Fast forward to my second pregnancy
Due to my high blood pressure history and race (African Americans are two times more likely to develop high blood pressure) my care provider thought it would be best if I started on a low dose of aspirin at 81 mg a day; and monitor my blood pressure at home. I did both of those things. My pregnancy was going well until it wasn’t during the third trimester. My blood pressure numbers were reading high at home but at the doctor’s office they were within normal range. Every time I had an appointment I would bring in my machine for the doctor to check my numbers but not once did they check my device.
This and a few other instances surrounding my prenatal care was starting to cause alarm for my mother, Dr. Unjeria Jackson, who was an accomplished maternal-fetal medicine specialist (she’s now retired). I too was getting concerned that my doctor was not taking my high blood pressure seriously. Based on my mother’s advice I asked my doctor for a BPP test (fetal biophysical profile); this prenatal test is used to check on the baby’s well-being.
My doctor refused to perform the test; so I sought a midwifery practice instead
At my very first appointment with the midwifery practice they took my high blood pressure seriously. They not only took my reading at the office but they also checked my personal blood pressure device, and agreed I needed a BPP test done. Thankfully the baby’s growth was normal but due to my continued high blood pressure my midwife provider scheduled an induction for March 3 (2019), a whole three weeks prior to my expected due date. The concern with high blood pressure during pregnancy is that it can lead to preeclampsia. Since I had previously been induced (my first labor had lasted a total of 11 hours from admission to delivery) Anthony and I were overly optimistic as we headed to the hospital especially since this was my second pregnancy; we assumed it would go just as fast, if not faster, than the first.
We arrived at the hospital on March 3rd ready to welcome our daughter
On March 6 after exhausting ALL other induction methods (naming a few… cervidil, cooke’s catheter, pitocin, nipple stimulation (some of these multiple times)) my midwife provider was able to break my water (also known as AROM, artificial rupture of membranes); and within a few hours I was thankful that I had finally gone into labor. For those of you wondering, yes I was at this hospital the entire time (March 3 – March 6, waiting for labor to start). In total labor lasted roughly eight hours (from AROM to delievery).
By the time I went into active labor on March 6th I had several cervical checks performed (frankly too many to count)

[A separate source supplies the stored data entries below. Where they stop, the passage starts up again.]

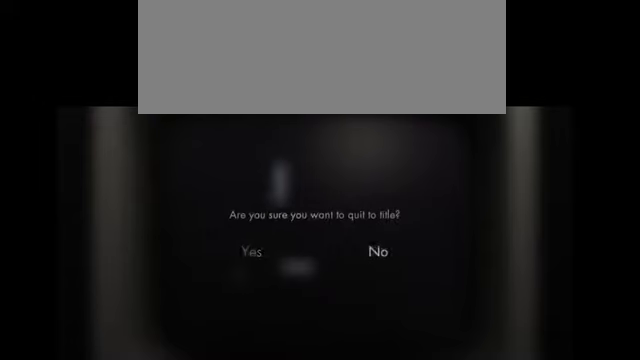
{"keys": ["return"], "events": [[100, "left", "up"], [500, "return", "down"]]}
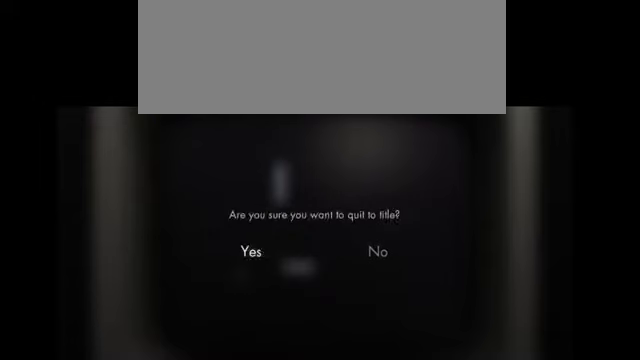
{"keys": [], "events": [[34, "escape", "down"], [67, "escape", "up"], [67, "return", "up"]]}
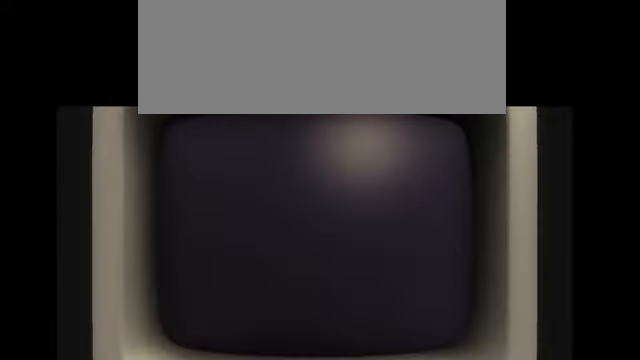
{"keys": ["l"], "events": [[467, "l", "down"]]}
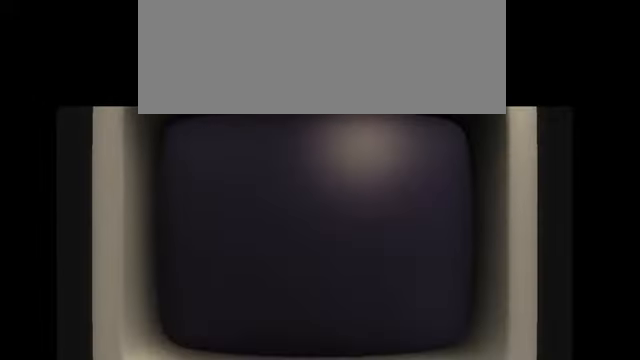
{"keys": ["l"], "events": []}
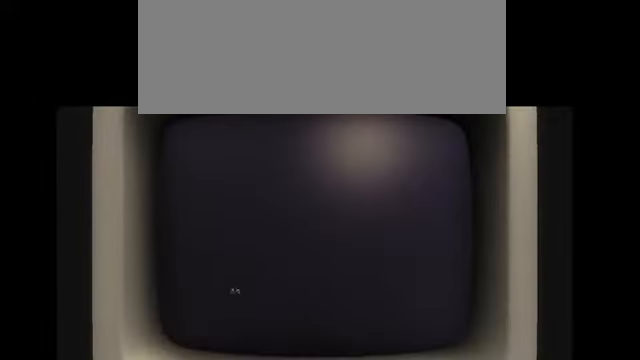
{"keys": ["l"], "events": []}
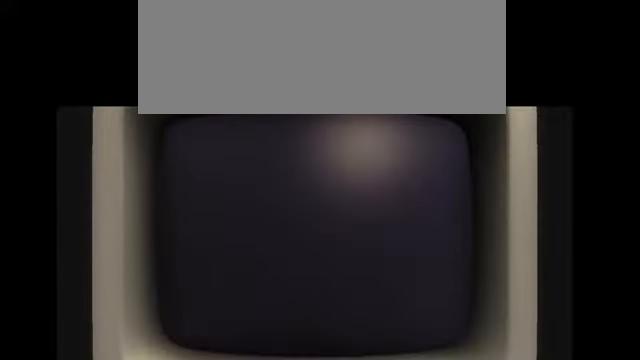
{"keys": ["l"], "events": []}
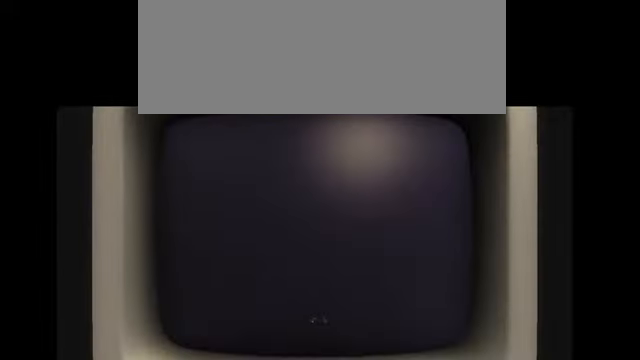
{"keys": ["l"], "events": []}
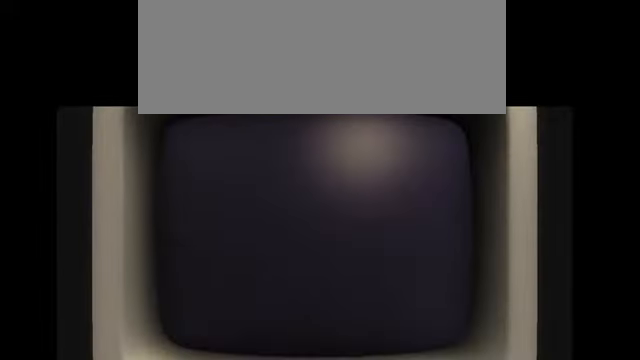
{"keys": ["l"], "events": []}
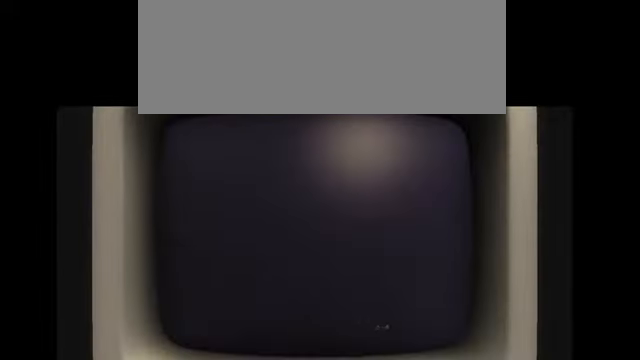
{"keys": [], "events": [[367, "l", "up"]]}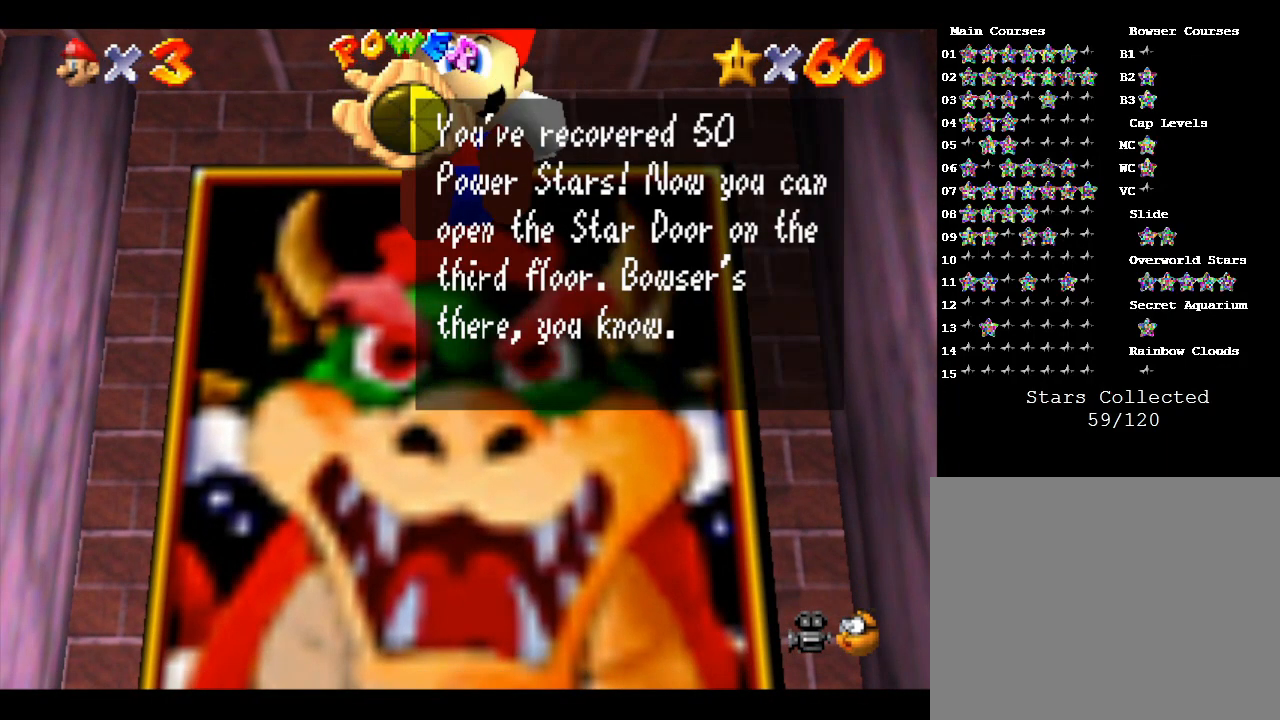
Gameplay with a controller (Nintendo layout); each line is a JSON object with the inputs held at the frame after it. "events" lists button and stick changes between this image and that frame as [ms after this image, input, new state], when the widget could be followed in between. Not read: L3 R3.
{"buttons": [], "left_stick": "center", "events": []}
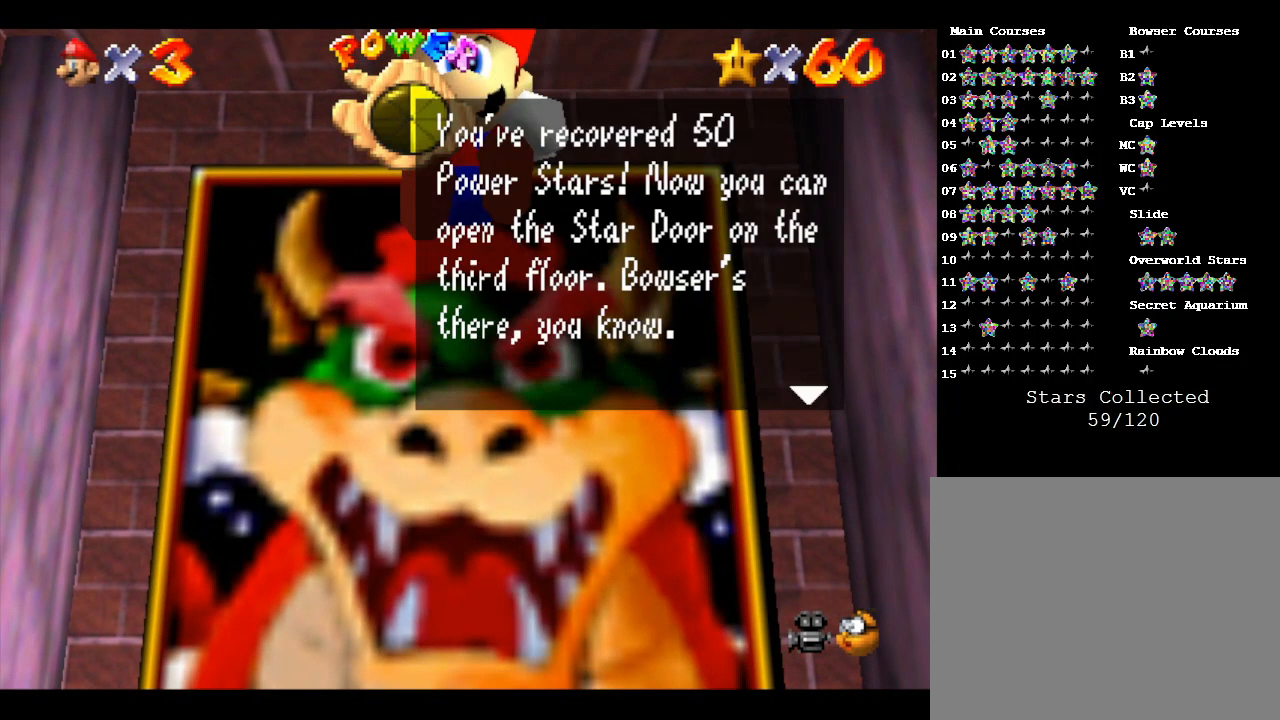
{"buttons": [], "left_stick": "center", "events": []}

For those of you who don’t know, a cervical check is an internal exam of the cervix; it can be used to determine certain things, like dilation and where the baby’s at. For me a cervical check is extremely painful and unpleasant; I’d rather not have it performed unless absolutely necessary. After four days of being in the hospital, repeatedly pressured by my care providers and several cervical checks, the last thing I wanted was another cervical check done while I labored. I simply did not want to put myself through any type of pain or discomfort. While laboring my midwife and a male doctor (contracted through my provider whom I had never met prior to my hospital stay) came barging into my room, turned on the lights (disregarding my instructions to keep the lights off) and yelled at me that they needed to perform a cervical check. No explanation for this exam has ever been provided to me.
My immediate reaction was to say “No!”
I was adamant that I did not want this cervical check to be performed. Keep in mind at this point my contractions were coming in every one to two minutes; I was in “the zone” laboring and birthing “naturally” (i.e. no pain meds) with my husband and birth doula by my side supporting me. The doctor forced my legs open and held onto my right leg as my midwife stuck her hand into my vagina and performed the cervical check; violating me.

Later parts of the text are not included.